Hukuk fakültesi macerası başlıyor.

Hukuk fakültesi macerası başlıyor.

Paul, özel gereksinimli bireylerin kısıtlı haklara sahip olduğu zamanlara denk gelmişti. Çoğu üniversite, onu öğrenci olarak almak istemedi. Paul ise yine yılmadı ve istediği yere girmek için defalarca telefon aramaları yaptı. Bu aramalar o kadar uzun bir sürede meyve verdi ki istediği okuldan kabul aldığında aradan 2 yıl geçmişti. Üstelik yerine getirmesi gereken şartlar bulunuyordu: Polio aşısı yaptırmak ve derslerde ona yardım edecek birisini bulmak. Paul, bu şartları tamamladı ve üniversite hayatına atıldı.

İlk aşkı ve aşk acısı.

İlk aşkı ve aşk acısı.

Üniversite döneminde artık daha da sosyaldi. Her türlü kültürel etkinliğe gidiyordu hatta âşık bile olmuştu. Claire de Paul'u çok seviyordu. Claire'in aşkı, koşulsuz bir sevgiydi. O, Paul için her şeyi yapmaya hazırdı. Çok geçmeden Paul ile Claire nişanlandı fakat Claire'in ailesi buna karşı çıktı. Paul, Claire'in hayatını kötü etkilememek adına aradan çekildi ve nişanı attı.

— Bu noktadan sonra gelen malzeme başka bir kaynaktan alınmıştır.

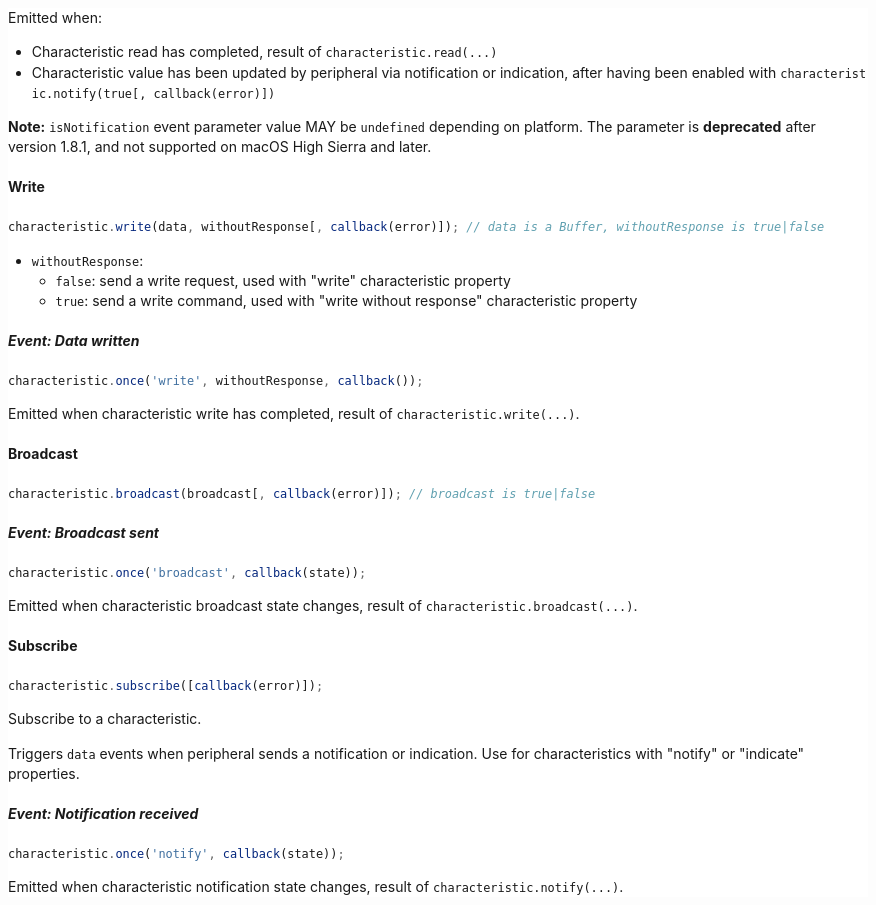 Emitted when:
* Characteristic read has completed, result of `characteristic.read(...)`
* Characteristic value has been updated by peripheral via notification or indication, after having been enabled with `characteristic.notify(true[, callback(error)])`

**Note:** `isNotification` event parameter value MAY be `undefined` depending on platform. The parameter is **deprecated** after version 1.8.1, and not supported on macOS High Sierra and later.

#### Write

```javascript
characteristic.write(data, withoutResponse[, callback(error)]); // data is a Buffer, withoutResponse is true|false
```

* `withoutResponse`:
  * `false`: send a write request, used with "write" characteristic property
  * `true`: send a write command, used with "write without response" characteristic property


#### _Event: Data written_

```javascript
characteristic.once('write', withoutResponse, callback());
```

Emitted when characteristic write has completed, result of `characteristic.write(...)`.

#### Broadcast

```javascript
characteristic.broadcast(broadcast[, callback(error)]); // broadcast is true|false
```

#### _Event: Broadcast sent_

```javascript
characteristic.once('broadcast', callback(state));
```

Emitted when characteristic broadcast state changes, result of `characteristic.broadcast(...)`.

#### Subscribe

```javascript
characteristic.subscribe([callback(error)]);
```

Subscribe to a characteristic.

Triggers `data` events when peripheral sends a notification or indication. Use for characteristics with "notify" or "indicate" properties.

#### _Event: Notification received_

```javascript
characteristic.once('notify', callback(state));
```

Emitted when characteristic notification state changes, result of `characteristic.notify(...)`.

Yeni okulu ve mezun oluşu.

Yeni okulu ve mezun oluşu.

Ayrılık, Paul'u derinden sarsmıştı. Ne de olsa Claire onun tek aşkıydı. Bu yüzden Paul, 'Tebdilimekânda ferahlık vardır.' mantığı ile yaşadığı yeri ve okuduğu üniversiteyi değiştirmek istedi. Dallas'a yerleşen Paul, buradaki bir üniversitede eğitimine devam etti. Tek başına, sadece bakıcısı ile yaşıyordu. Üniversiteden mezun olduktan sonra iyi bir avukat oldu. Mesleğinde ilerleyen Paul, iki kitap yazdı. Bu kitapları, ağzında bir kalem tutarken klavyeye basarak ve arkadaşına yazacaklarını söyleyerek bitirdi. Paul, bir YouTube kanalı bile açtı ve insanlara engelleri aşma yolunda ilham kaynağı oldu.